HOW IT WENT: We placed our order by phone with a gentleman whom we had to prompt to give him our pickup name. That probably should have been a tipoff. He didn't bother to tell us that the pickup entrance is on the rear patio; the front door is locked and we made at least two stops at locked-fence entrances on our pickup odyssey before we found the right spot. Our order was, however, ready on time; we paid for it on the premises.

HOW IT'S GOING: A handful of other lunchers were waiting to pay and pick up when we got there.

• KEMURI SUSHI SEAFOOD ROBATA, 2601 Kavanaugh Blvd., Little Rock, (501) 660-4100; kemurirestaurant.com; facebook.com/kemurirobata

WHAT WE GOT: Edamame with smoked salt and garlic ($6) and Tuna Tataki ($18). Kemuri was pretty good when Jerry Barakat sold it about 15 months ago to a couple of doctors, who, though they themselves had no restaurant-operating experience, knew and loved this restaurant and also knew to hire the best people to help run it, joining the best people who were already there. We'd like to personally thank sushi chef Haidar Assegaf for the tuna tataki, something we had not previously tried here — it's on the list of sushi-bar starters, not on main menu — and which turned out to be a real treat.
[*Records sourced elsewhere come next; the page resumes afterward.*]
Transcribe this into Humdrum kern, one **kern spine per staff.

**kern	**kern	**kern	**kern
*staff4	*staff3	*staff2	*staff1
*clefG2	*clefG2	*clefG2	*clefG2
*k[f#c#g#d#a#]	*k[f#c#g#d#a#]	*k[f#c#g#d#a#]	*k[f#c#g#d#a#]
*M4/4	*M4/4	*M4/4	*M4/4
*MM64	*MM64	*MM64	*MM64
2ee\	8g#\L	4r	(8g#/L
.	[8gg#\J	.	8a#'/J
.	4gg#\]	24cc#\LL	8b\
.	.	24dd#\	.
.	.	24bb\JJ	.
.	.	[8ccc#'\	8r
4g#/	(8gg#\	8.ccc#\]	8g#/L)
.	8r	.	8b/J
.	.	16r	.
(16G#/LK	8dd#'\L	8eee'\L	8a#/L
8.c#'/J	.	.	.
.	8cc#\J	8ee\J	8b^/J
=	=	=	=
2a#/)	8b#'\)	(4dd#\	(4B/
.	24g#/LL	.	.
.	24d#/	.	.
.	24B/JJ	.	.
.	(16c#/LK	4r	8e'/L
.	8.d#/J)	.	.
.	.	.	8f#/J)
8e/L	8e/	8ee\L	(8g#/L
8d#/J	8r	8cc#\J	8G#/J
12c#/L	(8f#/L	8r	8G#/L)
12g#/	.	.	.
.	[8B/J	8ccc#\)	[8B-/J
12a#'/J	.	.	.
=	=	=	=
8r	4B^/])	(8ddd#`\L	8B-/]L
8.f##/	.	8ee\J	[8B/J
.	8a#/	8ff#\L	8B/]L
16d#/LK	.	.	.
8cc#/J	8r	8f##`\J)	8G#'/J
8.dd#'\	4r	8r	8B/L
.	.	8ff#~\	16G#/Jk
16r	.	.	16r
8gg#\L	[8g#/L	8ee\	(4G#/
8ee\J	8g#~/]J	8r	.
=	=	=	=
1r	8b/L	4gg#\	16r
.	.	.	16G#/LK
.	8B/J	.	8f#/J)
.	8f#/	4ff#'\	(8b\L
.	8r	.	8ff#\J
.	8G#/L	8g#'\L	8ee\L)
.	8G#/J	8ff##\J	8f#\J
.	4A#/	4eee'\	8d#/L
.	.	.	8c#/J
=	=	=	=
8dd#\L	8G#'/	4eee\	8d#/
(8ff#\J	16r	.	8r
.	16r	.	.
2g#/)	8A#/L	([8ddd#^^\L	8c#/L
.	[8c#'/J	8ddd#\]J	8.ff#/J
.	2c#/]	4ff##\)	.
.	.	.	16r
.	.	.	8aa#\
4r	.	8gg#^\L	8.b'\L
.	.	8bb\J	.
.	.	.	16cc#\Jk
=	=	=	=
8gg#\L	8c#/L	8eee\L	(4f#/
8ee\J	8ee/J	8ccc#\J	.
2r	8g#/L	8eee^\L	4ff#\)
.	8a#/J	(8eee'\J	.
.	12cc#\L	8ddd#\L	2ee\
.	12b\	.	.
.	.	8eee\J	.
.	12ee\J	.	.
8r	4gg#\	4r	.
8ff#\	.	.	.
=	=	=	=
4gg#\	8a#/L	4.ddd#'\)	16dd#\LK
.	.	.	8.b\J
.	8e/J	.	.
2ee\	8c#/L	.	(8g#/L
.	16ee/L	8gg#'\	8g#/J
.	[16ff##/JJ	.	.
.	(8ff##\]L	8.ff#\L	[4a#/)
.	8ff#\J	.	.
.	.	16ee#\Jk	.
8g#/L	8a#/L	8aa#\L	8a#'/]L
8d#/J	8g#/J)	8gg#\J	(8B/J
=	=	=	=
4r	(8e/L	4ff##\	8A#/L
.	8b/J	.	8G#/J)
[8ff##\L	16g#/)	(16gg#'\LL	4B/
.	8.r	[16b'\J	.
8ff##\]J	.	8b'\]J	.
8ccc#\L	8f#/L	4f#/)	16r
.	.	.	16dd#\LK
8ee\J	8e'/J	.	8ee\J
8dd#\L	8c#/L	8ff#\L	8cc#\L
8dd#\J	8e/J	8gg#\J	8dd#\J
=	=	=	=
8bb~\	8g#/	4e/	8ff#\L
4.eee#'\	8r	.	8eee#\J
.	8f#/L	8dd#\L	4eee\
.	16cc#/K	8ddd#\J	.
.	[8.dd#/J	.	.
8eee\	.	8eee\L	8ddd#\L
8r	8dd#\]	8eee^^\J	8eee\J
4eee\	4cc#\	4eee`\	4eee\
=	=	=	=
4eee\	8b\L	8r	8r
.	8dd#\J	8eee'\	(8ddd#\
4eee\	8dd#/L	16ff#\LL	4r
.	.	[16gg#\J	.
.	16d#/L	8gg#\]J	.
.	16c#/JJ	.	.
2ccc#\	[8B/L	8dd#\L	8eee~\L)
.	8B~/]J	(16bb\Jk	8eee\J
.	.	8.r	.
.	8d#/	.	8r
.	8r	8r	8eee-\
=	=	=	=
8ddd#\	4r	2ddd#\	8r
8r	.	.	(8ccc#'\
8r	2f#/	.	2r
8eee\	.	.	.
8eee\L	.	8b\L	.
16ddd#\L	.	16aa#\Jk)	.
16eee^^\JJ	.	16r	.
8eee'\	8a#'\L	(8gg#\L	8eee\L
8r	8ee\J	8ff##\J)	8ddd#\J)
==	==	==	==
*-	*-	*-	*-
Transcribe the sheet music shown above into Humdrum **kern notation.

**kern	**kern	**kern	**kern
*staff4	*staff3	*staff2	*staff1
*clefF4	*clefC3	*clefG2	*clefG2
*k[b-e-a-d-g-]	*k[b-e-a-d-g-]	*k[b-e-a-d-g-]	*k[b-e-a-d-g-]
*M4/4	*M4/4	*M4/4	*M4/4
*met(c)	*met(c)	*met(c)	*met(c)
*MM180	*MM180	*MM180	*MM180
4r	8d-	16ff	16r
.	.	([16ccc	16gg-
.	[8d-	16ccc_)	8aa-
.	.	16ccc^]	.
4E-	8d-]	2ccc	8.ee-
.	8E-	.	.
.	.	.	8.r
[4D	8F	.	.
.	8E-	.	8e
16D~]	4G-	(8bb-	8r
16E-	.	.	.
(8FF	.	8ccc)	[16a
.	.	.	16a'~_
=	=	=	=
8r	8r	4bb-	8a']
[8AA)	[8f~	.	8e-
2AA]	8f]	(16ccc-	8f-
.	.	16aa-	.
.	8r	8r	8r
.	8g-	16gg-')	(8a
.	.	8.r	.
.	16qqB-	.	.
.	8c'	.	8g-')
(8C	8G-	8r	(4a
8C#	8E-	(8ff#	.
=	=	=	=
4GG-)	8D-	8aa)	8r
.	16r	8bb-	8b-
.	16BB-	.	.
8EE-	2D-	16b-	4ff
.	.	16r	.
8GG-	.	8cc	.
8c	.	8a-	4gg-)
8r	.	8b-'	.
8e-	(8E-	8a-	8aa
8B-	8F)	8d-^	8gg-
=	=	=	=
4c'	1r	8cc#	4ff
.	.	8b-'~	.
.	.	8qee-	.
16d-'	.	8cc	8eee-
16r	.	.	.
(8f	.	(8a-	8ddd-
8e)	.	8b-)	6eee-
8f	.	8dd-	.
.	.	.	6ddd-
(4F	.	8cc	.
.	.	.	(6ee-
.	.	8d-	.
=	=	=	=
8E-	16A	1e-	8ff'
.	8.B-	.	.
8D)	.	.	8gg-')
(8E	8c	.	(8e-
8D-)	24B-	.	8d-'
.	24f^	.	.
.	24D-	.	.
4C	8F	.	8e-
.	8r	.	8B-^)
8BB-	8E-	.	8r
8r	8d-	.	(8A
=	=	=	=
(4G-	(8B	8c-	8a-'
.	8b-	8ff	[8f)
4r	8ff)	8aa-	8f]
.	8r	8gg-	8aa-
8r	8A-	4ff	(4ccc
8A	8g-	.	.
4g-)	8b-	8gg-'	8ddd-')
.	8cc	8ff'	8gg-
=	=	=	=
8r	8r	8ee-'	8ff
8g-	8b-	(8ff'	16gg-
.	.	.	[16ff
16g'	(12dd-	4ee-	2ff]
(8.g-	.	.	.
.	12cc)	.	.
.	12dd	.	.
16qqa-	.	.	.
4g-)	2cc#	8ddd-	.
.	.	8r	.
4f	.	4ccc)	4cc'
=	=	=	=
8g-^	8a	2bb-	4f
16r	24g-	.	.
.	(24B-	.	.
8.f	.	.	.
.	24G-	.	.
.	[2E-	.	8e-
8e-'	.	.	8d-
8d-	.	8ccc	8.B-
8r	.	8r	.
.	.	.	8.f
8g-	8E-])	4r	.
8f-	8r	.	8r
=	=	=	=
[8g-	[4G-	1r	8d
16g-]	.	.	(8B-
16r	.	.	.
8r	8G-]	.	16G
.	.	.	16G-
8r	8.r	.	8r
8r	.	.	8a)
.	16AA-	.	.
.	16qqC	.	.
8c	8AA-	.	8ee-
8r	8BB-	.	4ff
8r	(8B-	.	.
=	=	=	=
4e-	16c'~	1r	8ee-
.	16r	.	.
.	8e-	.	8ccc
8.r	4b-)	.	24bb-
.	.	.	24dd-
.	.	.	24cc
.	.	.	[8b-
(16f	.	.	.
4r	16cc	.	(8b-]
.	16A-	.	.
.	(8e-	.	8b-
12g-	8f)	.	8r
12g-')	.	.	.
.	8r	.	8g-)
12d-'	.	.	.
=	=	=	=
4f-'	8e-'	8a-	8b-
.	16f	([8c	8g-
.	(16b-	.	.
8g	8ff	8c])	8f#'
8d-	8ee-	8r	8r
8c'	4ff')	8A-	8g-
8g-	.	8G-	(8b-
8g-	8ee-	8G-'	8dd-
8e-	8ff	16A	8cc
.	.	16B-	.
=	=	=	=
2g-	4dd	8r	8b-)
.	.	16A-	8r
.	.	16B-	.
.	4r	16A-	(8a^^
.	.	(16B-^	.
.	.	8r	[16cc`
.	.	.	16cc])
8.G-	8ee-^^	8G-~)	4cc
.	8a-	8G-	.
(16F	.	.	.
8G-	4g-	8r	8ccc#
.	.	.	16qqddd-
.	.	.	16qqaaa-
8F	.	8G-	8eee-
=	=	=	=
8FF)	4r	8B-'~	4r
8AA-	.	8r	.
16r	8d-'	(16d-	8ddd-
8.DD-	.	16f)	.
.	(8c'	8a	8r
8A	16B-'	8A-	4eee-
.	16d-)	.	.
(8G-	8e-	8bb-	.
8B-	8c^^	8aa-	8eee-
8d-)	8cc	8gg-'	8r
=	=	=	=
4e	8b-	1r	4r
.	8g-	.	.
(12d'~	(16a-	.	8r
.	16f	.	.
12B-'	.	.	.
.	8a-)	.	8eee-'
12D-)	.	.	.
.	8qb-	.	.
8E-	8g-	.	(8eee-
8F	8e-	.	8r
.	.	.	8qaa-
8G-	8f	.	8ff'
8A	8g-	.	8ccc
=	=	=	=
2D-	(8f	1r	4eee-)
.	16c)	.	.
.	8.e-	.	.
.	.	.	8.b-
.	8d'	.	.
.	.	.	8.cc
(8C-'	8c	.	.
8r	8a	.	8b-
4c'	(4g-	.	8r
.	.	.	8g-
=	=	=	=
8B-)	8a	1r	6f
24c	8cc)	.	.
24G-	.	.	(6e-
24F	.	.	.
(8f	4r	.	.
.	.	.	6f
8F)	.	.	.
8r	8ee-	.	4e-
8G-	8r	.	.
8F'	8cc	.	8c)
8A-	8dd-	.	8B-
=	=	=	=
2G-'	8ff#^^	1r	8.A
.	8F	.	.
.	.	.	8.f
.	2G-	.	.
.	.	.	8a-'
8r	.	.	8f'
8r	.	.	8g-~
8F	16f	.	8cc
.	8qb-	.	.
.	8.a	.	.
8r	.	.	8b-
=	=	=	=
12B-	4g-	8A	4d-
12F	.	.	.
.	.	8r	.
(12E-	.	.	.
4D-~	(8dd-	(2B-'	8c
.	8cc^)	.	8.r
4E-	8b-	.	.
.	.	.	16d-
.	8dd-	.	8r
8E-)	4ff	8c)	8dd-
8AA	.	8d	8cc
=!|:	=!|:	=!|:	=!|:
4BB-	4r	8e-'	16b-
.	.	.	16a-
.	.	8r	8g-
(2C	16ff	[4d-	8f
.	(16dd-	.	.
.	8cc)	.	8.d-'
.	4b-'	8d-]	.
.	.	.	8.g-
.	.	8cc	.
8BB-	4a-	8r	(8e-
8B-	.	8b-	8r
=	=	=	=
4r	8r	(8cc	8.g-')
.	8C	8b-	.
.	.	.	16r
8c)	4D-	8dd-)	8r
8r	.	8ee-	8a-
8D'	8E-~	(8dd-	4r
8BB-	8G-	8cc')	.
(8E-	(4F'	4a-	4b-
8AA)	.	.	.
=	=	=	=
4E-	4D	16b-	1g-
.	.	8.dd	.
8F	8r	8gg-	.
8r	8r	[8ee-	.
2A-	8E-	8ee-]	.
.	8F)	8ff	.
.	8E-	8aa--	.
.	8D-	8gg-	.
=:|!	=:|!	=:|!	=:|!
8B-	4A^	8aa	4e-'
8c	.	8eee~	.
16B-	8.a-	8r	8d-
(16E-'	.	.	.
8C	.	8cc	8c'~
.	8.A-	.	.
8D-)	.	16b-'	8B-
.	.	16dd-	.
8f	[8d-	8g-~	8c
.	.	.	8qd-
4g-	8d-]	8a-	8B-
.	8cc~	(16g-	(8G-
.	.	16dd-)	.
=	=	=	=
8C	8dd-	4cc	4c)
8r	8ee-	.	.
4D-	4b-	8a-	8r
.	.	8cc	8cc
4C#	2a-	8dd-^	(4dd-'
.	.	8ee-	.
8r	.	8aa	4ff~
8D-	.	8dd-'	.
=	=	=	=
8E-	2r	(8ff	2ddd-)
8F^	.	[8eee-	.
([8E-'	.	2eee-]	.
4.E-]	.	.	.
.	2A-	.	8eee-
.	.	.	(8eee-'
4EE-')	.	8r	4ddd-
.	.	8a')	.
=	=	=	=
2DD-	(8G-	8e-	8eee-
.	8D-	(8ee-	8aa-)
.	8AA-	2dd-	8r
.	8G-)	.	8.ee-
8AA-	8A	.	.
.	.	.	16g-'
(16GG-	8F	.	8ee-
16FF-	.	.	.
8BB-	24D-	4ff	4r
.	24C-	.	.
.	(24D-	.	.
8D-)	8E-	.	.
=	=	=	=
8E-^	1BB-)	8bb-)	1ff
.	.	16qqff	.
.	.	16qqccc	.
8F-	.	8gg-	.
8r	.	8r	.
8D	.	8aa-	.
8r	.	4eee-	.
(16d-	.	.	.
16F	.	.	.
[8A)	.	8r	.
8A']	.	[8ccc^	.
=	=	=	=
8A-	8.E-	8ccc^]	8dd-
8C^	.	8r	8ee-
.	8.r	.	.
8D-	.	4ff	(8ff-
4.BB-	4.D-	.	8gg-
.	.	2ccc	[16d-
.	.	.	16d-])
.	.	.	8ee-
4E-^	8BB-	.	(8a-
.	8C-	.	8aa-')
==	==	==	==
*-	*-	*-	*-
We got several slices of pepper-crusted tuna, accompanied by a cake of seasoned sushi rice topped with a layer of blue crab meat and garnished with avocado, with a little cup of Asian chile sauce. That added an additional kick to the very lively pepper crust on the fish and also to the crab-meat-and-rice side. We're big fans of edamame (that's soybeans steamed in the shell) and the smoked salt-garlic dusting on this one gave it a whole new taste dimension.

HOW IT WENT: Kemuri now takes orders only outside the restaurant, over the phone (preferred) or at the front door, where a menu rests upon a service table; you can pay in advance or on-site. A server, masked and gloved, dashes in and out of the front door, carrying orders in black plastic bags to customers waiting in cars or, while maintaining as much social distancing as is practical, the occasional person who walks up to the front of the restaurant. Our phone order was ready in the time promised, though we had a short wait for it based entirely on busy-ness of the single server, and since it was sushi-based, we didn't worry whether it would still be hot when we got it home.

HOW IT'S GOING: On a recent weekend evening, there was no time during our short wait for our order when there was not at least a half-dozen cars lined up along the 2600 block of Kavanaugh Boulevard.